A verbatim copy is needed of the lines below from the one containing "41: (552, 246, 0.14)" up to and including the one containing "15: (522, 389, 0.16)", excluding pictures.

++++

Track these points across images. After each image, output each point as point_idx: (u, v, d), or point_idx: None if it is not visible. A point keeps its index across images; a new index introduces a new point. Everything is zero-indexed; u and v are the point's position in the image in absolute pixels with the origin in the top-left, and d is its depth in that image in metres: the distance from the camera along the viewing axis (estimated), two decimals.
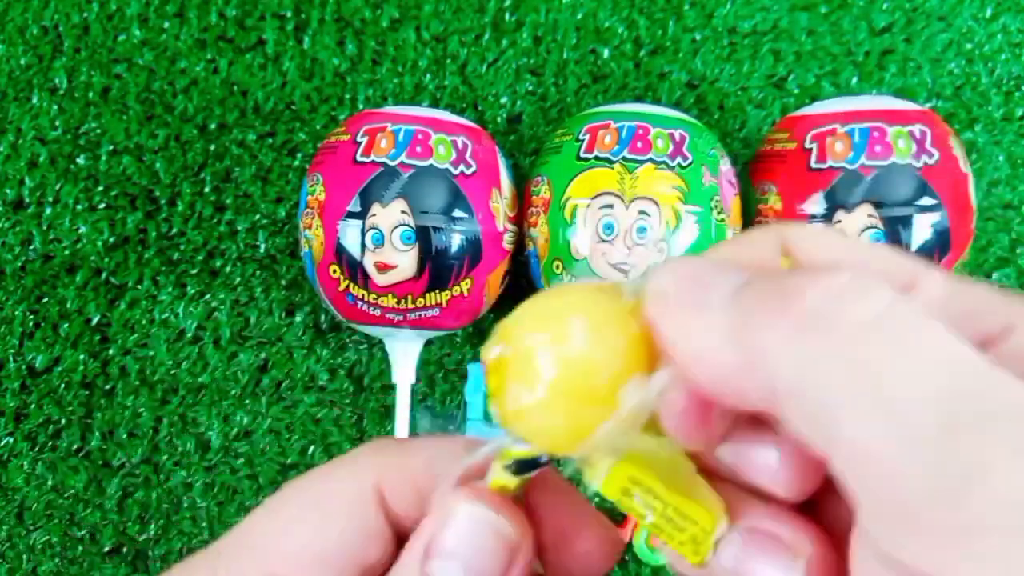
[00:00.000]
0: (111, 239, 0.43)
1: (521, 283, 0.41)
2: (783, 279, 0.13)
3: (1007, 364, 0.12)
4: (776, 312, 0.13)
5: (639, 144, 0.35)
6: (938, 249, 0.34)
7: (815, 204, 0.35)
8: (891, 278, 0.14)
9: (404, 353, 0.38)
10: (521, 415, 0.15)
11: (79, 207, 0.43)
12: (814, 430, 0.13)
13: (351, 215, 0.35)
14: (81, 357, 0.42)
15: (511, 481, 0.16)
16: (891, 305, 0.13)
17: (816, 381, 0.12)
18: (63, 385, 0.42)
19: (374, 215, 0.34)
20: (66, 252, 0.43)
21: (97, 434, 0.42)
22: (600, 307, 0.15)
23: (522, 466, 0.16)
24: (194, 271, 0.43)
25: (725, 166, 0.37)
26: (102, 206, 0.44)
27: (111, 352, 0.42)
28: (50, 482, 0.42)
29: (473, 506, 0.16)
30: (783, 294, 0.13)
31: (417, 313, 0.36)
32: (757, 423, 0.15)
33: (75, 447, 0.42)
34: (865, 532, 0.13)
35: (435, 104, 0.44)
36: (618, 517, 0.40)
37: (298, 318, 0.42)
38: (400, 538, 0.17)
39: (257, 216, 0.43)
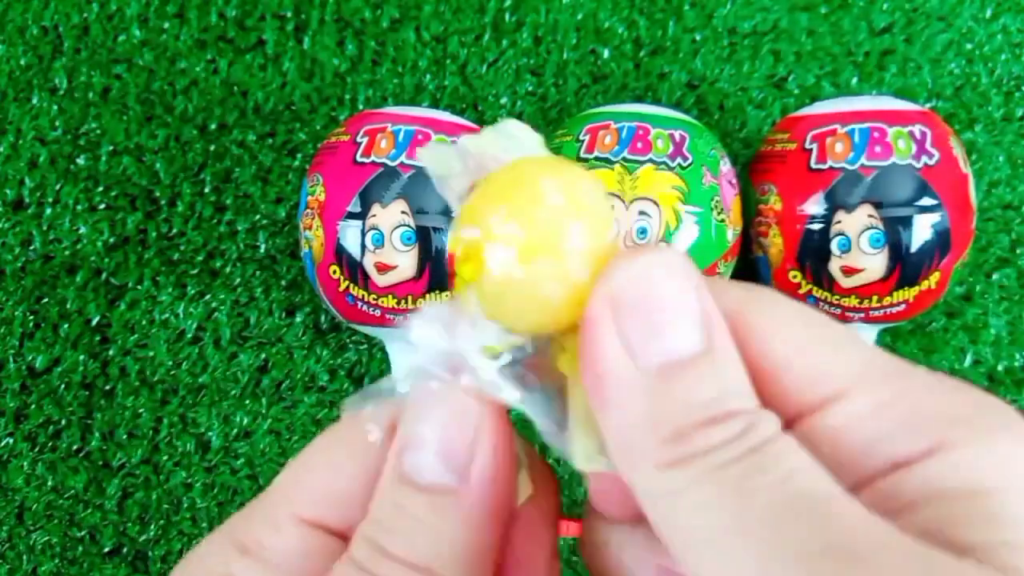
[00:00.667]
0: (111, 239, 0.43)
1: None
2: (676, 410, 0.14)
3: (910, 491, 0.13)
4: (653, 443, 0.13)
5: (639, 144, 0.35)
6: (938, 250, 0.34)
7: (815, 204, 0.35)
8: (835, 377, 0.14)
9: (404, 354, 0.38)
10: (504, 294, 0.15)
11: (79, 207, 0.43)
12: (669, 548, 0.13)
13: (351, 215, 0.35)
14: (81, 357, 0.42)
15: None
16: (760, 443, 0.13)
17: (671, 508, 0.13)
18: (63, 385, 0.42)
19: (374, 215, 0.34)
20: (66, 252, 0.43)
21: (97, 434, 0.42)
22: (560, 169, 0.15)
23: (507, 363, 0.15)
24: (194, 271, 0.43)
25: (725, 166, 0.37)
26: (102, 206, 0.44)
27: (111, 352, 0.42)
28: (50, 482, 0.42)
29: (446, 387, 0.16)
30: (668, 426, 0.13)
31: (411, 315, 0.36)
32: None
33: (75, 447, 0.42)
34: None
35: (435, 104, 0.44)
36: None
37: (298, 318, 0.42)
38: None
39: (257, 216, 0.43)
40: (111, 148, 0.44)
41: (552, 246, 0.14)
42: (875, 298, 0.35)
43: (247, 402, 0.42)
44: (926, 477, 0.13)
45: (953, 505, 0.13)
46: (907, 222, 0.34)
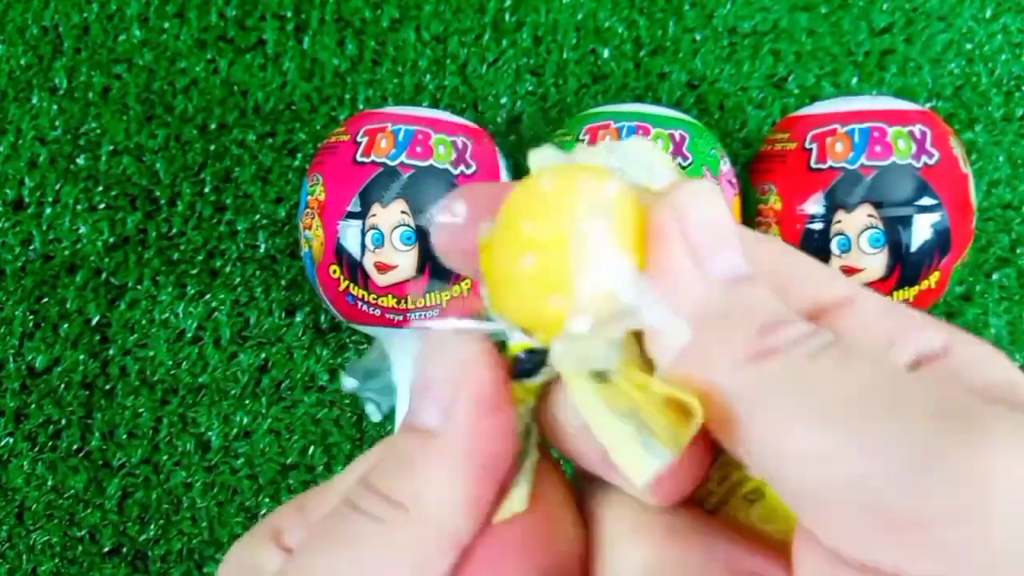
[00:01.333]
0: (111, 239, 0.43)
1: None
2: (754, 307, 0.14)
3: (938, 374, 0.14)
4: (735, 340, 0.14)
5: None
6: (938, 249, 0.34)
7: (815, 204, 0.35)
8: (817, 290, 0.15)
9: (404, 353, 0.38)
10: (509, 294, 0.15)
11: (79, 207, 0.43)
12: (760, 446, 0.13)
13: (351, 215, 0.35)
14: (81, 357, 0.42)
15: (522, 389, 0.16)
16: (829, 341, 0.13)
17: (764, 398, 0.13)
18: (63, 385, 0.42)
19: (374, 215, 0.34)
20: (66, 252, 0.43)
21: (97, 434, 0.42)
22: (595, 192, 0.15)
23: (522, 366, 0.15)
24: (194, 271, 0.43)
25: (725, 166, 0.37)
26: (102, 206, 0.44)
27: (111, 352, 0.42)
28: (50, 482, 0.42)
29: (444, 335, 0.16)
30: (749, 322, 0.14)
31: (417, 313, 0.36)
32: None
33: (75, 447, 0.42)
34: (811, 537, 0.13)
35: (435, 104, 0.44)
36: None
37: (298, 318, 0.42)
38: None
39: (257, 216, 0.43)
40: (111, 148, 0.44)
41: (552, 268, 0.15)
42: None
43: (247, 402, 0.42)
44: (949, 372, 0.14)
45: (983, 394, 0.13)
46: (907, 222, 0.34)
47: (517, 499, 0.15)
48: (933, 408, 0.12)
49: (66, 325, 0.43)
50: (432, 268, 0.35)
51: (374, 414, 0.40)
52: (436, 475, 0.15)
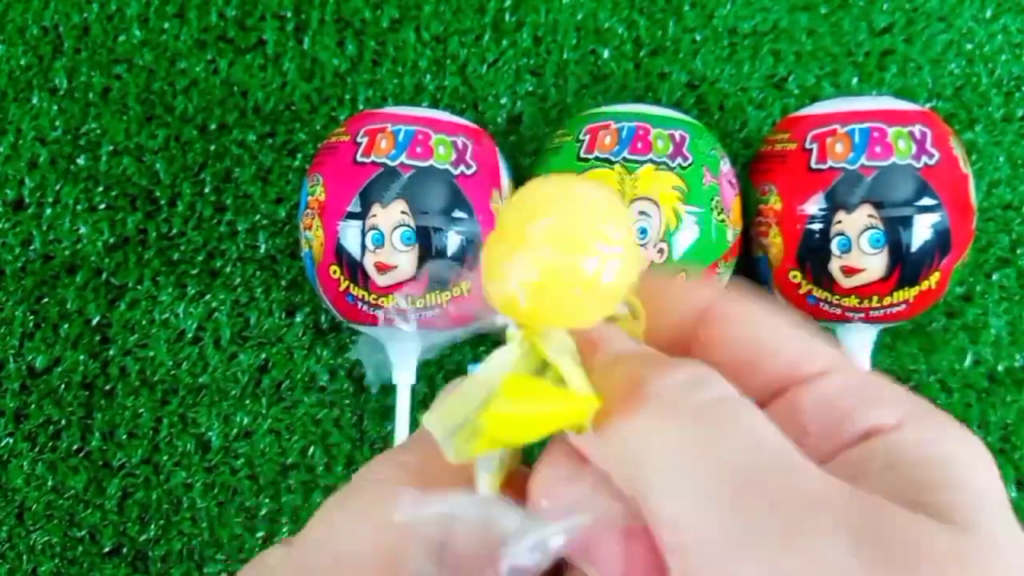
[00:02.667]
0: (111, 239, 0.43)
1: None
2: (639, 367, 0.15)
3: (875, 457, 0.14)
4: (626, 394, 0.15)
5: (639, 145, 0.35)
6: (938, 250, 0.34)
7: (815, 204, 0.35)
8: (791, 365, 0.16)
9: (404, 354, 0.38)
10: (510, 293, 0.16)
11: (79, 207, 0.43)
12: (643, 498, 0.14)
13: (351, 216, 0.35)
14: (81, 358, 0.42)
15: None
16: (721, 396, 0.15)
17: (642, 455, 0.14)
18: (63, 386, 0.42)
19: (374, 216, 0.34)
20: (66, 253, 0.43)
21: (97, 435, 0.42)
22: (594, 197, 0.16)
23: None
24: (194, 272, 0.43)
25: (725, 166, 0.37)
26: (102, 207, 0.44)
27: (111, 353, 0.42)
28: (50, 482, 0.42)
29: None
30: (636, 380, 0.15)
31: (417, 314, 0.36)
32: None
33: (75, 447, 0.42)
34: None
35: (435, 105, 0.44)
36: None
37: (298, 319, 0.42)
38: None
39: (257, 217, 0.43)
40: (111, 148, 0.44)
41: (555, 271, 0.15)
42: (875, 298, 0.35)
43: (247, 402, 0.42)
44: (891, 445, 0.15)
45: (913, 471, 0.14)
46: (907, 222, 0.34)
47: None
48: (780, 495, 0.13)
49: (66, 325, 0.43)
50: (432, 269, 0.35)
51: (372, 383, 0.40)
52: None
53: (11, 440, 0.42)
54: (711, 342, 0.17)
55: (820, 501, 0.13)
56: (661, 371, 0.15)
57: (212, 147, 0.44)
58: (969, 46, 0.44)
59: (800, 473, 0.13)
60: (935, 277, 0.35)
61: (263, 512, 0.41)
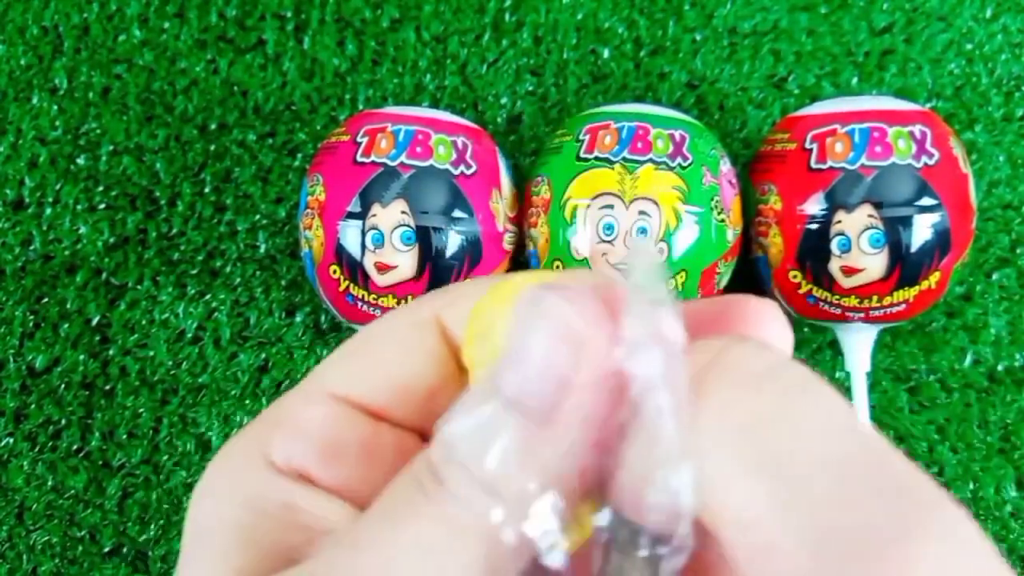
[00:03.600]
0: (111, 239, 0.43)
1: None
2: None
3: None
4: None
5: (639, 144, 0.35)
6: (938, 249, 0.34)
7: (815, 204, 0.35)
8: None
9: None
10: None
11: (79, 207, 0.43)
12: (707, 494, 0.12)
13: (351, 215, 0.35)
14: (81, 357, 0.42)
15: None
16: (784, 363, 0.12)
17: (702, 438, 0.12)
18: (63, 385, 0.42)
19: (374, 215, 0.34)
20: (66, 252, 0.43)
21: (97, 434, 0.42)
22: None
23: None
24: (194, 271, 0.43)
25: (725, 166, 0.37)
26: (102, 206, 0.44)
27: (111, 352, 0.42)
28: (50, 482, 0.42)
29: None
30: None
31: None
32: None
33: (75, 447, 0.42)
34: None
35: (435, 104, 0.44)
36: None
37: (298, 318, 0.42)
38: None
39: (257, 216, 0.43)
40: (111, 148, 0.44)
41: None
42: (875, 298, 0.35)
43: (247, 402, 0.42)
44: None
45: None
46: (907, 222, 0.34)
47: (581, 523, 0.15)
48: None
49: (66, 325, 0.43)
50: (432, 269, 0.35)
51: None
52: (545, 462, 0.13)
53: (11, 440, 0.42)
54: None
55: (935, 500, 0.11)
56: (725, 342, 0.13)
57: (212, 147, 0.44)
58: (969, 46, 0.44)
59: (899, 466, 0.11)
60: (935, 277, 0.35)
61: None
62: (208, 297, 0.43)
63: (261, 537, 0.15)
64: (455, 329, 0.17)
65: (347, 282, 0.35)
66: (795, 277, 0.36)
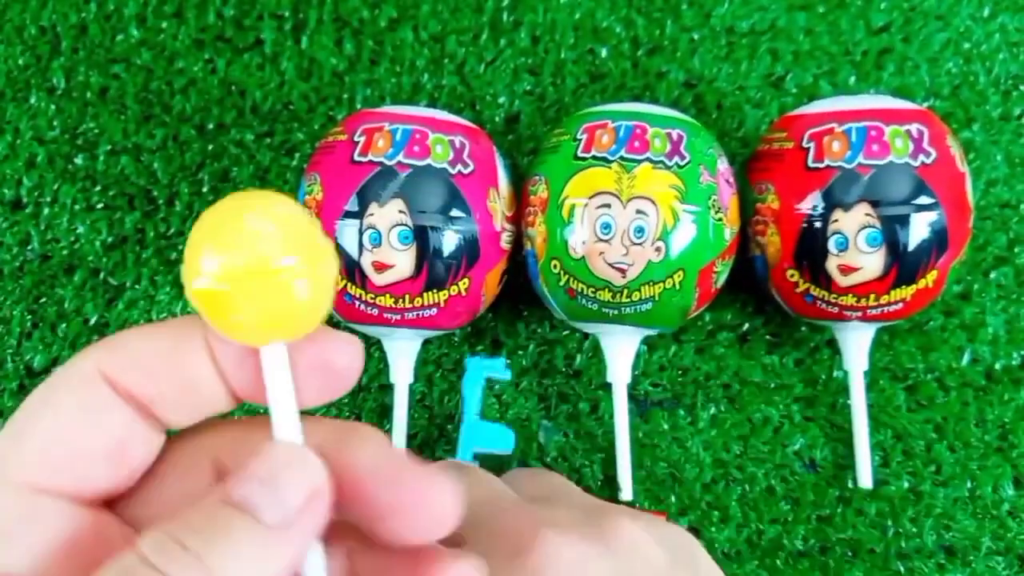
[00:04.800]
0: (109, 239, 0.43)
1: (519, 282, 0.41)
2: None
3: None
4: None
5: (636, 144, 0.35)
6: (935, 248, 0.34)
7: (812, 203, 0.35)
8: None
9: (402, 353, 0.38)
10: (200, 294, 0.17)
11: (77, 207, 0.43)
12: None
13: (348, 215, 0.35)
14: None
15: None
16: None
17: None
18: None
19: (371, 215, 0.34)
20: (64, 252, 0.43)
21: None
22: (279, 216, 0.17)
23: None
24: None
25: (723, 165, 0.37)
26: (100, 206, 0.44)
27: None
28: None
29: (289, 445, 0.17)
30: None
31: (415, 313, 0.36)
32: None
33: None
34: None
35: (433, 104, 0.44)
36: None
37: None
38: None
39: None
40: (109, 148, 0.44)
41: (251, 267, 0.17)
42: (872, 297, 0.35)
43: (245, 402, 0.42)
44: None
45: None
46: (904, 221, 0.34)
47: None
48: None
49: (64, 325, 0.43)
50: (429, 269, 0.35)
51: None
52: (274, 569, 0.16)
53: None
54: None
55: None
56: None
57: (210, 147, 0.44)
58: (967, 45, 0.44)
59: None
60: (932, 275, 0.35)
61: None
62: None
63: None
64: (121, 376, 0.17)
65: (344, 281, 0.35)
66: (792, 276, 0.36)
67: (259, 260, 0.16)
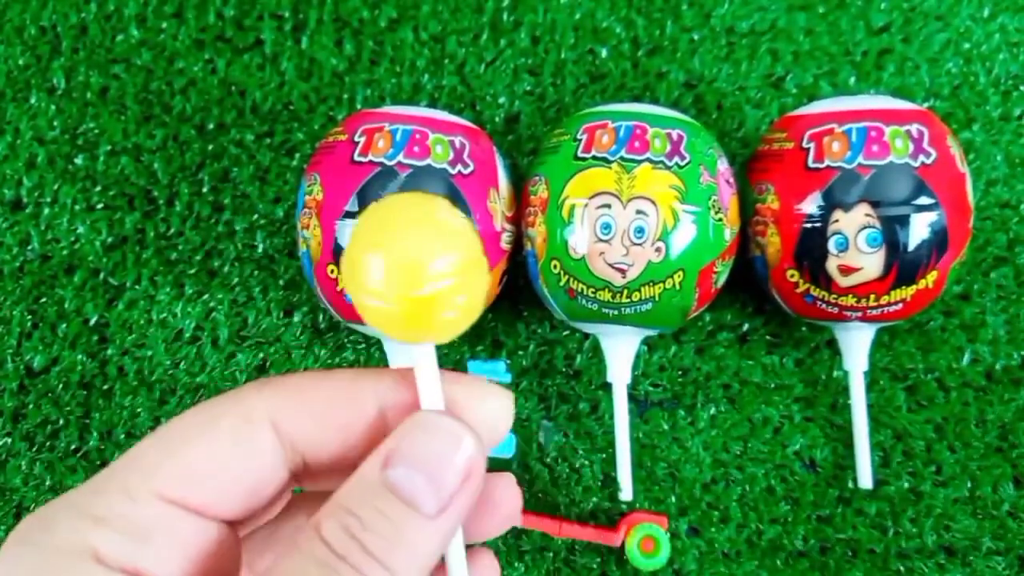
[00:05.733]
0: (109, 239, 0.43)
1: (519, 283, 0.41)
2: None
3: None
4: None
5: (636, 144, 0.35)
6: (935, 248, 0.34)
7: (812, 203, 0.35)
8: None
9: (402, 353, 0.38)
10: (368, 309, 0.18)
11: (77, 207, 0.43)
12: None
13: (349, 215, 0.35)
14: (79, 357, 0.42)
15: None
16: None
17: None
18: (61, 385, 0.42)
19: None
20: (64, 252, 0.43)
21: (95, 434, 0.42)
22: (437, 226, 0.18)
23: None
24: (192, 271, 0.43)
25: (723, 166, 0.37)
26: (100, 206, 0.44)
27: (109, 352, 0.42)
28: (48, 482, 0.42)
29: (440, 417, 0.18)
30: None
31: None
32: None
33: (73, 447, 0.42)
34: None
35: (433, 104, 0.44)
36: (613, 520, 0.40)
37: (296, 318, 0.42)
38: (311, 469, 0.19)
39: (255, 216, 0.43)
40: (109, 148, 0.44)
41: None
42: (872, 297, 0.35)
43: None
44: None
45: None
46: (904, 221, 0.34)
47: None
48: None
49: (64, 325, 0.43)
50: None
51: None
52: (427, 553, 0.17)
53: (9, 440, 0.42)
54: None
55: None
56: None
57: (210, 147, 0.44)
58: (967, 45, 0.44)
59: None
60: (932, 276, 0.35)
61: None
62: (206, 297, 0.43)
63: None
64: (289, 424, 0.18)
65: None
66: (792, 276, 0.36)
67: (474, 250, 0.18)
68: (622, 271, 0.34)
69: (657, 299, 0.35)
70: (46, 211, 0.43)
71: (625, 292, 0.35)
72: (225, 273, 0.43)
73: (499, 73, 0.44)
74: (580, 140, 0.36)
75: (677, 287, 0.35)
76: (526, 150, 0.44)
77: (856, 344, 0.38)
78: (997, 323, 0.41)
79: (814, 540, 0.40)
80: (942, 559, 0.39)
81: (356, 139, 0.36)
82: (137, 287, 0.43)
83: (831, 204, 0.34)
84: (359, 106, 0.44)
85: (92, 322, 0.43)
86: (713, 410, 0.41)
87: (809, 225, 0.35)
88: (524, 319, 0.42)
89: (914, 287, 0.35)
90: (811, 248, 0.35)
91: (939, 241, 0.34)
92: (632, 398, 0.41)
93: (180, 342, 0.42)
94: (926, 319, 0.41)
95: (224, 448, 0.18)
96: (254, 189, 0.43)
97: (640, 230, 0.34)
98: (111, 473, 0.18)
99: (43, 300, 0.43)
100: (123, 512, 0.17)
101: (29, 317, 0.43)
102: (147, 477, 0.17)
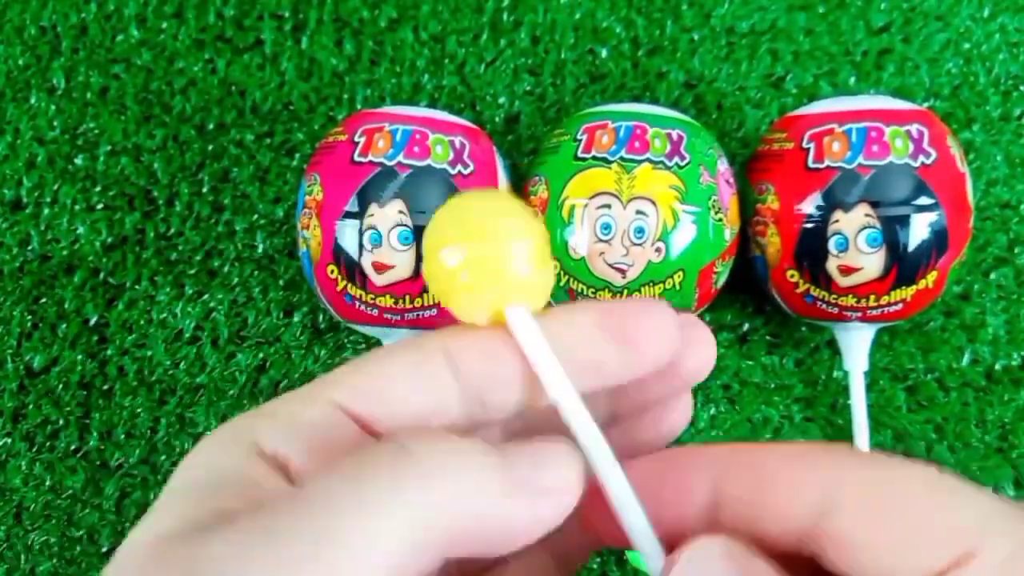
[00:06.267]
0: (109, 239, 0.43)
1: None
2: None
3: None
4: None
5: (636, 144, 0.35)
6: (935, 249, 0.34)
7: (812, 204, 0.35)
8: (961, 534, 0.15)
9: (855, 346, 0.38)
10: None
11: (77, 207, 0.43)
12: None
13: (348, 215, 0.35)
14: (79, 357, 0.42)
15: None
16: None
17: None
18: (61, 385, 0.42)
19: (372, 215, 0.34)
20: (64, 252, 0.43)
21: (95, 434, 0.42)
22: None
23: None
24: (192, 271, 0.43)
25: (723, 166, 0.37)
26: (100, 206, 0.44)
27: (109, 352, 0.42)
28: (48, 482, 0.42)
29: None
30: None
31: (415, 313, 0.36)
32: None
33: (73, 447, 0.42)
34: None
35: (433, 104, 0.44)
36: None
37: (296, 318, 0.42)
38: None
39: (255, 216, 0.43)
40: (109, 148, 0.44)
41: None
42: (872, 297, 0.35)
43: (245, 402, 0.42)
44: None
45: None
46: (904, 221, 0.34)
47: None
48: None
49: (64, 325, 0.43)
50: None
51: None
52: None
53: (9, 440, 0.42)
54: (843, 540, 0.16)
55: None
56: None
57: (210, 147, 0.44)
58: (967, 45, 0.44)
59: None
60: (932, 276, 0.35)
61: None
62: (206, 297, 0.43)
63: (216, 498, 0.15)
64: (466, 364, 0.18)
65: (345, 282, 0.35)
66: (792, 276, 0.36)
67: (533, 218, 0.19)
68: (622, 271, 0.34)
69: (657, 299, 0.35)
70: (46, 211, 0.43)
71: (625, 292, 0.35)
72: (225, 273, 0.43)
73: (499, 73, 0.44)
74: (580, 140, 0.36)
75: (677, 287, 0.35)
76: (526, 150, 0.44)
77: (856, 344, 0.38)
78: (997, 323, 0.41)
79: None
80: None
81: (356, 139, 0.36)
82: (137, 287, 0.43)
83: (831, 204, 0.34)
84: (359, 106, 0.44)
85: (92, 322, 0.43)
86: (713, 410, 0.41)
87: (809, 225, 0.35)
88: None
89: (914, 287, 0.35)
90: (811, 248, 0.35)
91: (939, 241, 0.34)
92: None
93: (180, 342, 0.42)
94: (926, 319, 0.41)
95: (403, 373, 0.18)
96: (254, 189, 0.43)
97: (640, 230, 0.34)
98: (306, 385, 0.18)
99: (43, 300, 0.43)
100: (293, 411, 0.17)
101: (29, 317, 0.43)
102: (326, 387, 0.18)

++++

» SOLUTION
41: (552, 246, 0.14)
42: (875, 298, 0.35)
43: (247, 402, 0.42)
44: (926, 477, 0.13)
45: (953, 505, 0.13)
46: (907, 222, 0.34)
[00:01.333]
0: (111, 239, 0.43)
1: None
2: (754, 307, 0.14)
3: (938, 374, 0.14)
4: (735, 340, 0.14)
5: None
6: (938, 249, 0.34)
7: (815, 204, 0.35)
8: (817, 290, 0.15)
9: (404, 353, 0.38)
10: (509, 294, 0.15)
11: (79, 207, 0.43)
12: (760, 446, 0.13)
13: (351, 215, 0.35)
14: (81, 357, 0.42)
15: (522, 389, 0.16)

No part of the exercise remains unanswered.